Polusi udara meningkatkan risiko depresi dan memengaruhi fungsi otak

Polusi udara tidak hanya berkontribusi pada perubahan iklim, tetapi juga menyebabkan depresi pada orang yang tampaknya sehat.

Fenomena tersebut terlihat lebih kuat di kota-kota padat penduduk , dengan permintaan mobilitas yang tinggi. Saat menghirup partikel tersuspensi yang berkontribusi terhadap polusi udara, sebuah studi baru menunjukkan bahwa otak manusia memiliki reaksi pertahanan . Mekanisme ini tidak hanya beroperasi pada tingkat organik, tetapi juga berdampak pada kesehatan mental masyarakat. Salah satunya adalah tingkat depresi yang lebih tinggi di antara orang-orang yang tampaknya sehat.

dalam aliran darah

Keletihan yang ditimbulkan oleh menghabiskan berjam-jam di lalu lintas tampaknya bukan satu-satunya alasan mengapa orang lebih menderita depresi di kota-kota besar . Sebaliknya, polusi partikel, National Geographic menjelaskan , memengaruhi komposisi udara alami di ibu kota utama dunia—dan memengaruhi fungsi alami otak .

Menurut Institut Pengembangan Otak Lieber (LIBD), gas yang dikeluarkan oleh pembakaran bahan bakar fosil menyebabkan kesehatan mental penduduk Beijing, ibu kota China, goyah:

“Risiko depresi mungkin hanya sebagian kecil dari kemungkinan efek polusi udara pada otak kita,” lapor Universal-Sci .

Bersentuhan dengan debu, kotoran, jelaga, dan asap di kota-kota besar, tubuh berusaha mempertahankan diri. Ketika dihirup, para ilmuwan LIBD menjelaskan, “mereka dapat menyebabkan masalah kesehatan yang serius ketika mereka masuk jauh ke dalam paru-paru Anda .” Melalui aliran darah, mereka mencapai organ vital lainnya. Di antaranya, otak.

Ini karena polusi udara berdampak pada fungsi kognitif dasar yang membantu kita memecahkan masalah. Dengan cara yang sama, itu mempengaruhi lapisan emosional manusia, menghasilkan depresi, kecemasan dan gangguan kepribadian lainnya .

Kami menyarankan: Menghabiskan dua jam seminggu di alam meningkatkan aktivitas otak, ungkap sebuah penelitian

Hanya masalah genetik?

 Fotografi: Engin Akyurt / Pexels

Menurut pemimpin studi Hao Yang Tan, ada kecenderungan genetik untuk mengembangkan depresi. Namun, tampaknya faktor genetik bawaan manusia dapat diperkuat dengan terus-menerus berhubungan dengan lingkungan yang tercemar.

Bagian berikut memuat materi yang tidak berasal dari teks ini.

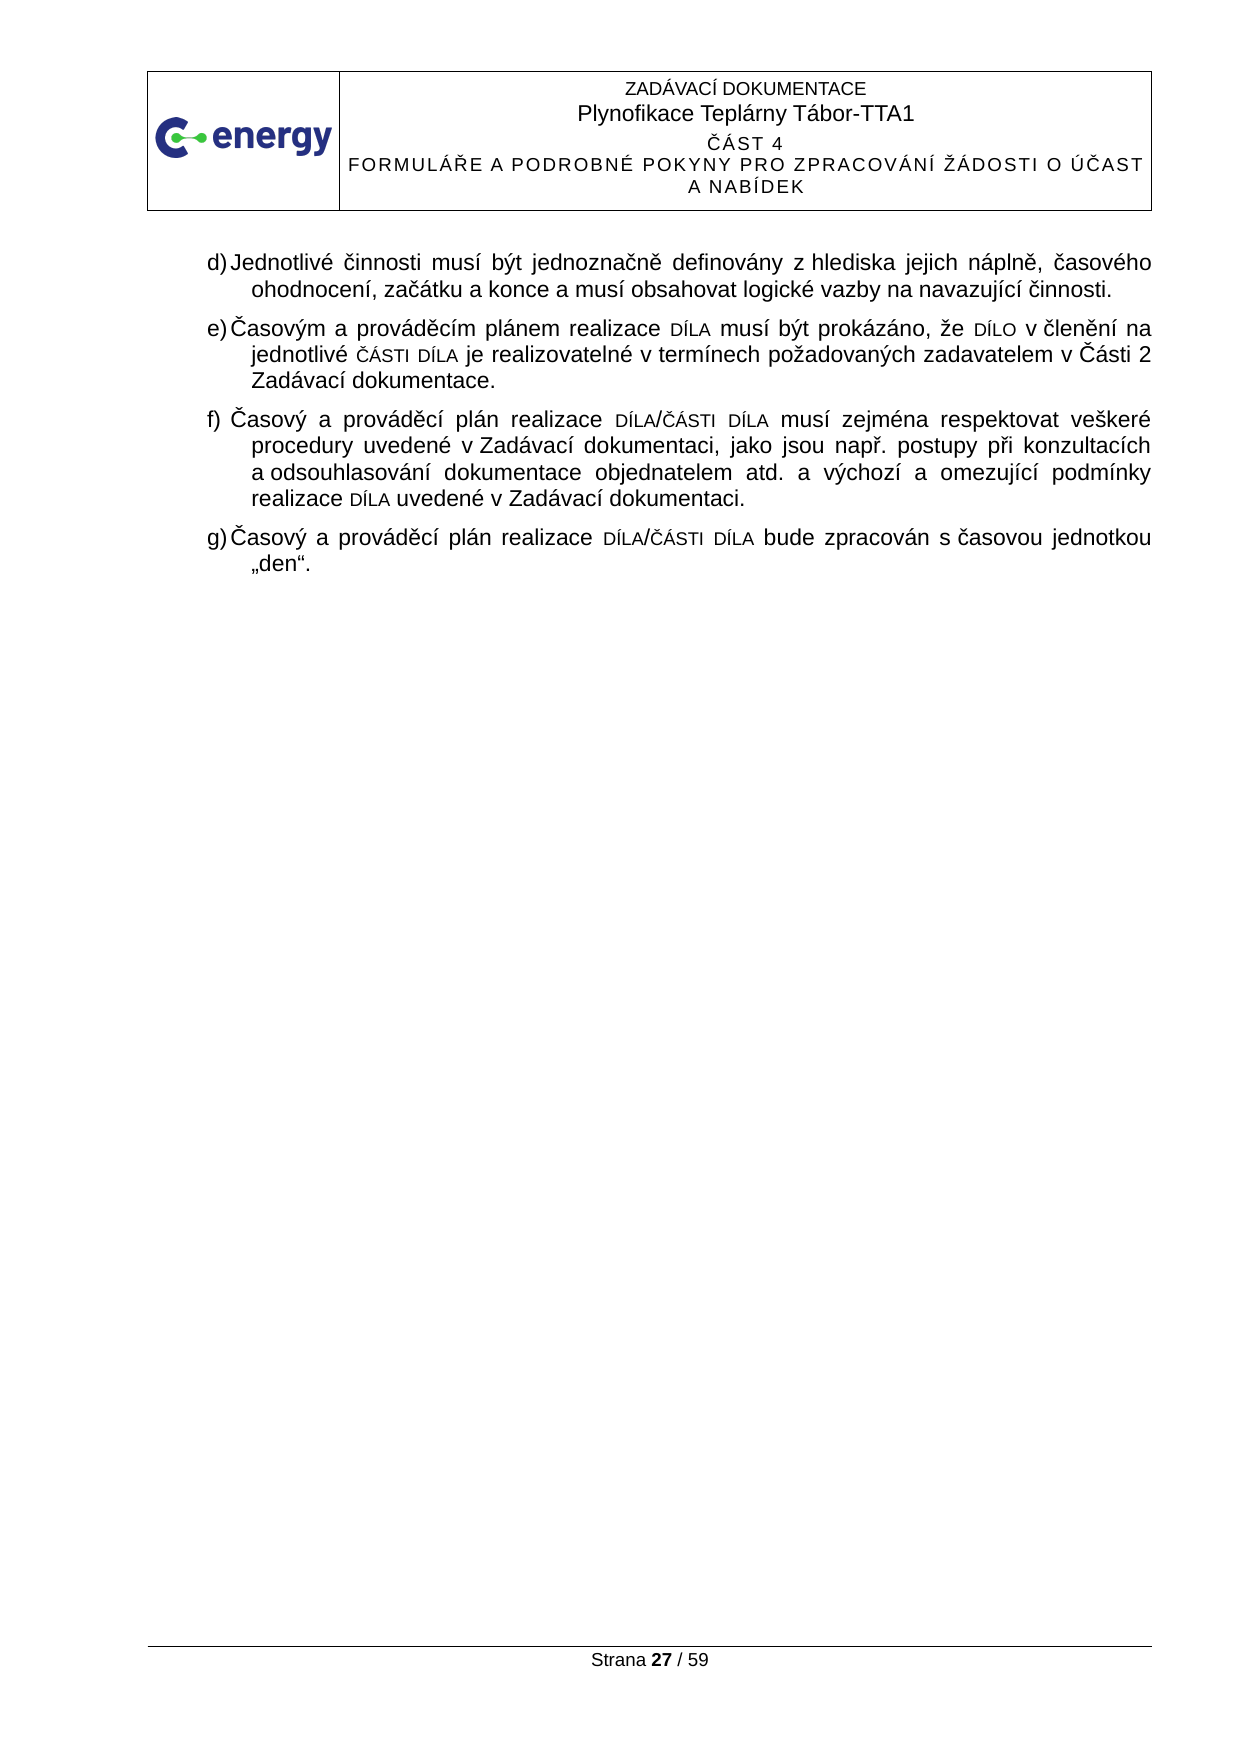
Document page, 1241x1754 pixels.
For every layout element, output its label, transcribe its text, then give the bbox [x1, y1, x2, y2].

list Časovým a prováděcím plánem realizace díla musí být prokázáno, že dílo v členění na jednotlivé části díla je realizovatelné v termínech požadovaných zadavatelem v Části 2 Zadávací dokumentace. [207, 314, 1152, 394]
list Časový a prováděcí plán realizace díla/části díla bude zpracován s časovou jednotkou „den“. [207, 524, 1152, 577]
list Časový a prováděcí plán realizace díla/části díla musí zejména respektovat veškeré procedury uvedené v Zadávací dokumentaci, jako jsou např. postupy při konzultacích a odsouhlasování dokumentace objednatelem atd. a výchozí a omezující podmínky realizace díla uvedené v Zadávací dokumentaci. [207, 406, 1152, 512]
list Jednotlivé činnosti musí být jednoznačně definovány z hlediska jejich náplně, časového ohodnocení, začátku a konce a musí obsahovat logické vazby na navazující činnosti. [207, 249, 1152, 302]
picture [155, 117, 332, 158]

Untuk penyelidikan, 350 penduduk Beijing yang sehat dianggap , semuanya di masa dewasa. Setelah menganalisis informasi genetik mereka, Yang Tan dan timnya mengamati mereka selama enam bulan, selama itu mereka berinteraksi dengan polusi kota . Pada saat yang sama, mereka melakukan pemindaian otak untuk melihat bagaimana daerah otak yang terkait dengan kognisi dan perasaan merespons.

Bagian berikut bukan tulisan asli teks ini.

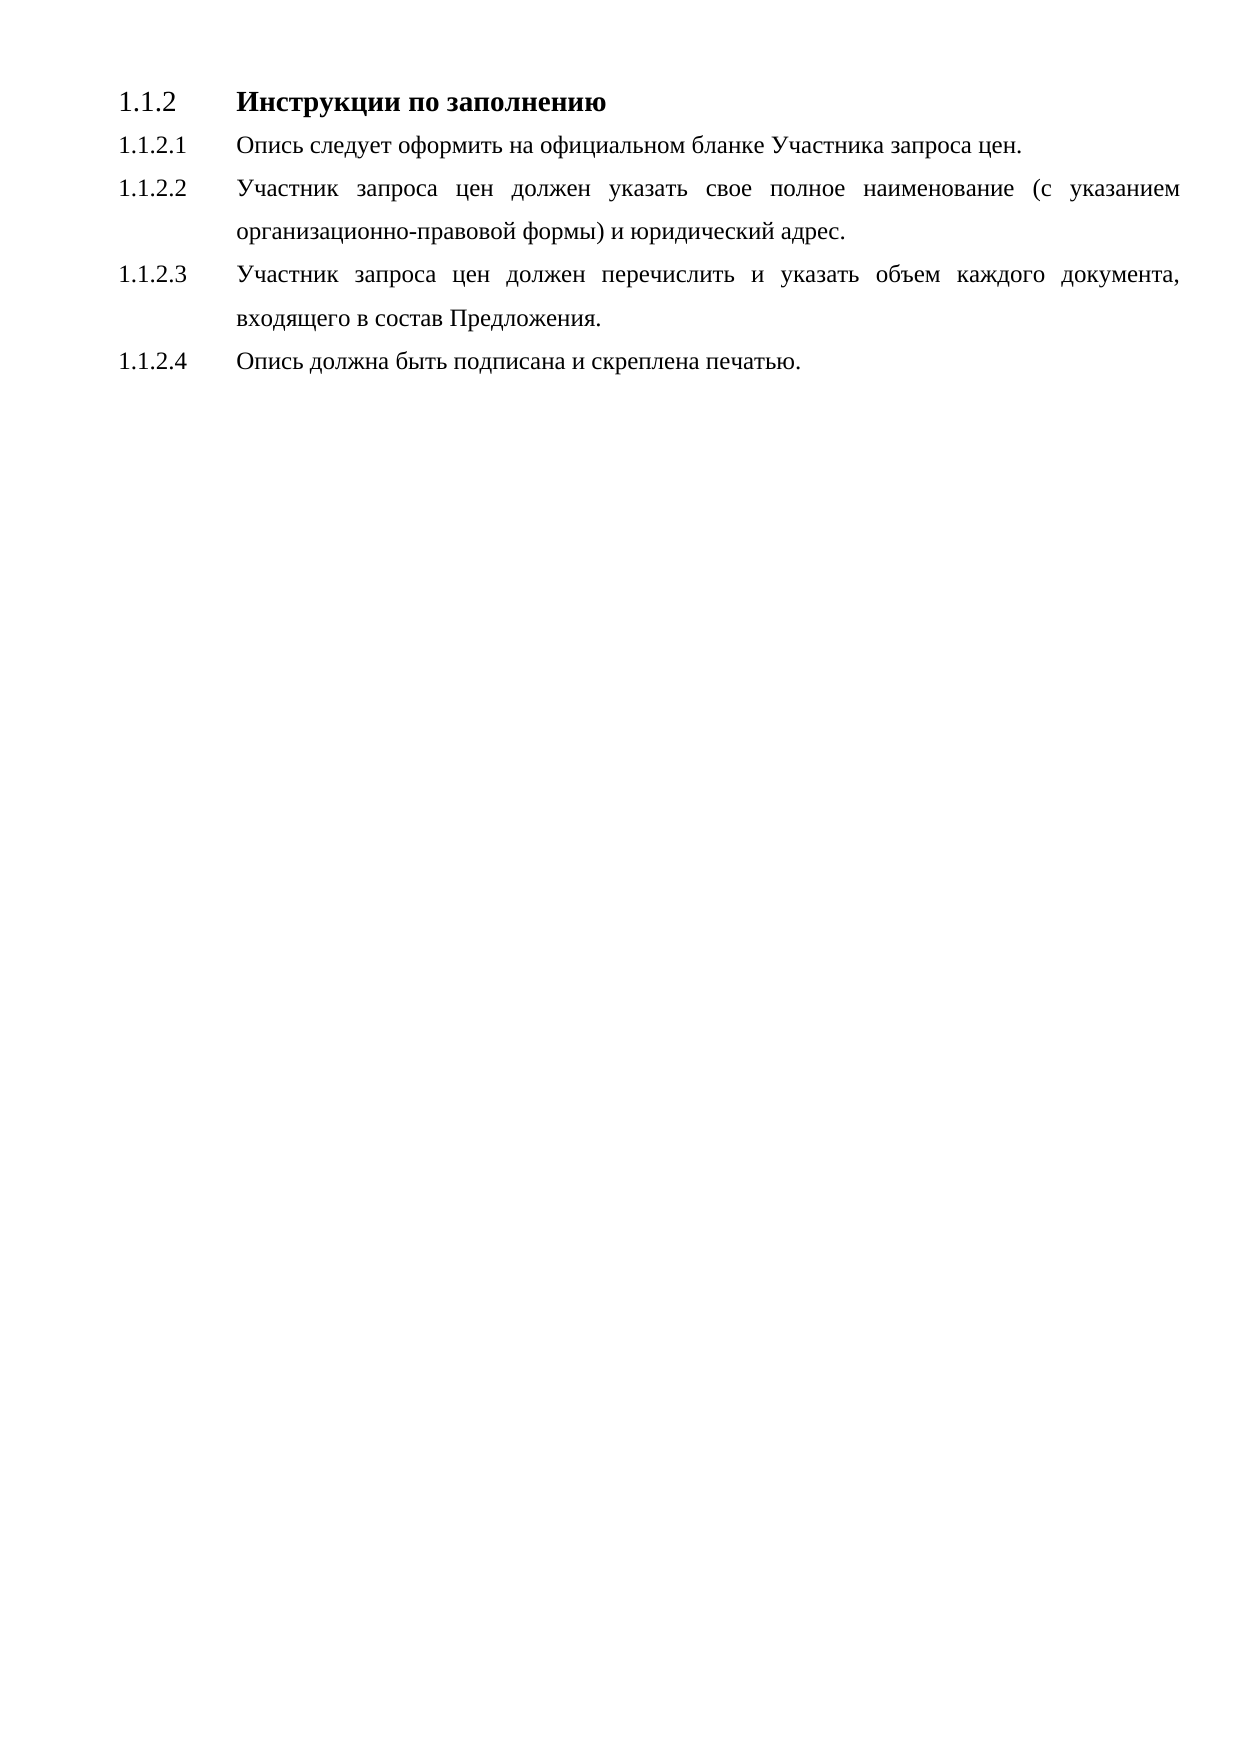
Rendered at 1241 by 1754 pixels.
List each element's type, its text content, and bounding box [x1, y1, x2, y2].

text Участник запроса цен должен перечислить и указать объем каждого документа, входящего в состав Предложения. [118, 259, 1181, 331]
text Опись следует оформить на официальном бланке Участника запроса цен. [118, 130, 1181, 159]
text Опись должна быть подписана и скреплена печатью. [118, 346, 1181, 374]
list Инструкции по заполнению [118, 84, 1181, 118]
text Участник запроса цен должен указать свое полное наименование (с указанием организационно-правовой формы) и юридический адрес. [118, 173, 1181, 245]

Di akhir penyelidikan, para ilmuwan menunjukkan bahwa ada hubungan nyata antara lingkungan yang tercemar dan kondisi mental yang dipresentasikan oleh para sukarelawan untuk penelitian ini:

“[…] kombinasi gen depresi dan paparan relatif terhadap polusi udara secara tidak proporsional merusak jaringan otak, ” tulis tim untuk Prosiding National Academy of Sciences .

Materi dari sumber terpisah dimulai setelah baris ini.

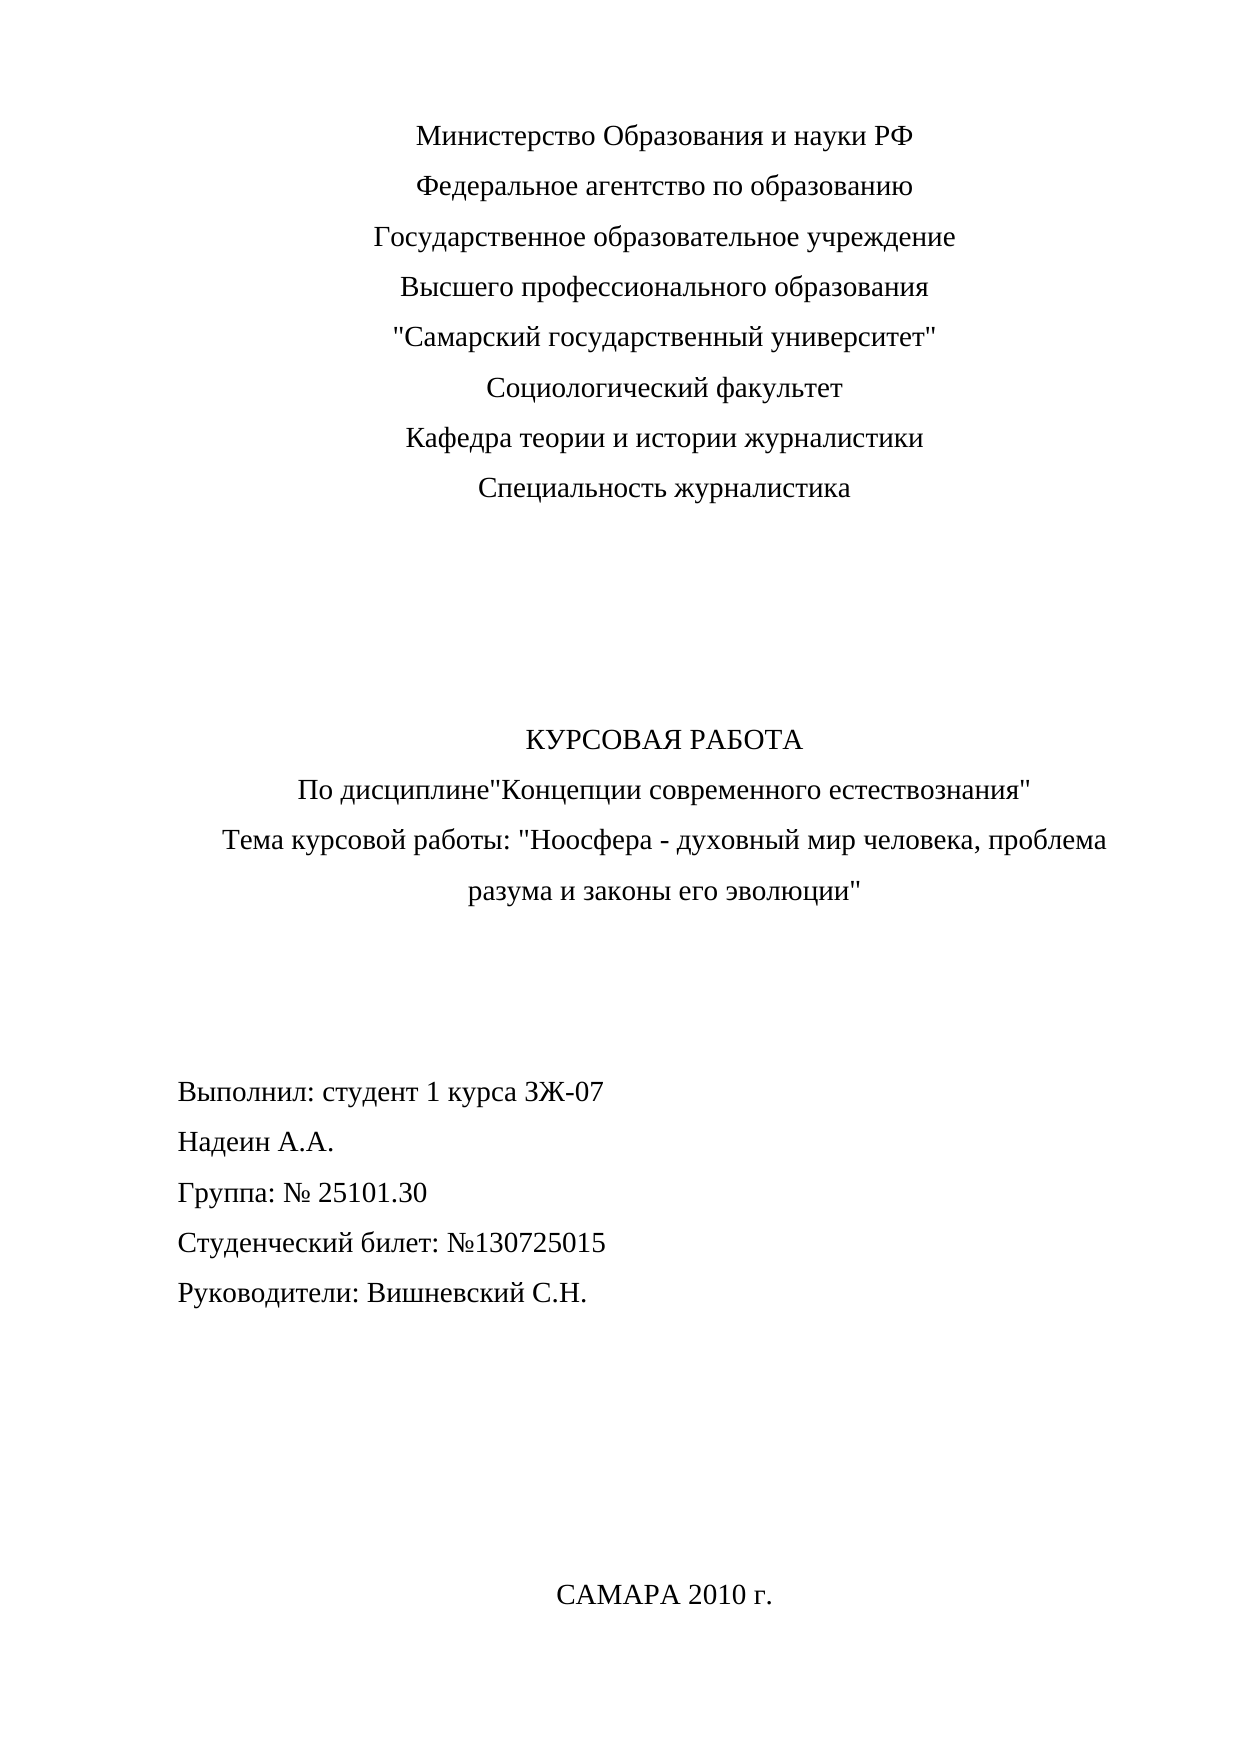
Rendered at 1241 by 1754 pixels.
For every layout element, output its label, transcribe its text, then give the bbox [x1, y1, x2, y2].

text Кафедра теории и истории журналистики [177, 420, 1152, 453]
text Студенческий билет: №130725015 [177, 1225, 1152, 1258]
text Выполнил: студент 1 курса ЗЖ-07 [177, 1074, 1152, 1108]
text Надеин А.А. [177, 1124, 1152, 1158]
text КУРСОВАЯ РАБОТА [177, 722, 1152, 755]
text Группа: № 25101.30 [177, 1175, 1152, 1208]
text Руководители: Вишневский С.Н. [177, 1275, 1152, 1309]
text Министерство Образования и науки РФ [177, 118, 1152, 152]
text По дисциплине"Концепции современного естествознания" [177, 772, 1152, 806]
text Специальность журналистика [177, 470, 1152, 504]
text Социологический факультет [177, 370, 1152, 403]
text Высшего профессионального образования [177, 269, 1152, 303]
text Государственное образовательное учреждение [177, 219, 1152, 252]
text Тема курсовой работы: "Ноосфера - духовный мир человека, проблема разума и законы его эволюции" [177, 822, 1152, 906]
text САМАРА 2010 г. [177, 1577, 1152, 1611]
text Федеральное агентство по образованию [177, 168, 1152, 202]
text "Самарский государственный университет" [177, 319, 1152, 353]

Berdasarkan hasil penelitian, Yang Tan memastikan bahwa fenomena tersebut akan menyebabkan lebih banyak orang menderita depresi di daerah yang sangat tercemar . Meskipun benar bahwa faktor genetik sangat menentukan, menghirup udara yang tercemar secara terus-menerus memengaruhi cara pembentukan koneksi saraf . “Efek polusi udara pada otak tidak lagi bersifat spekulatif,” para penulis menyimpulkan.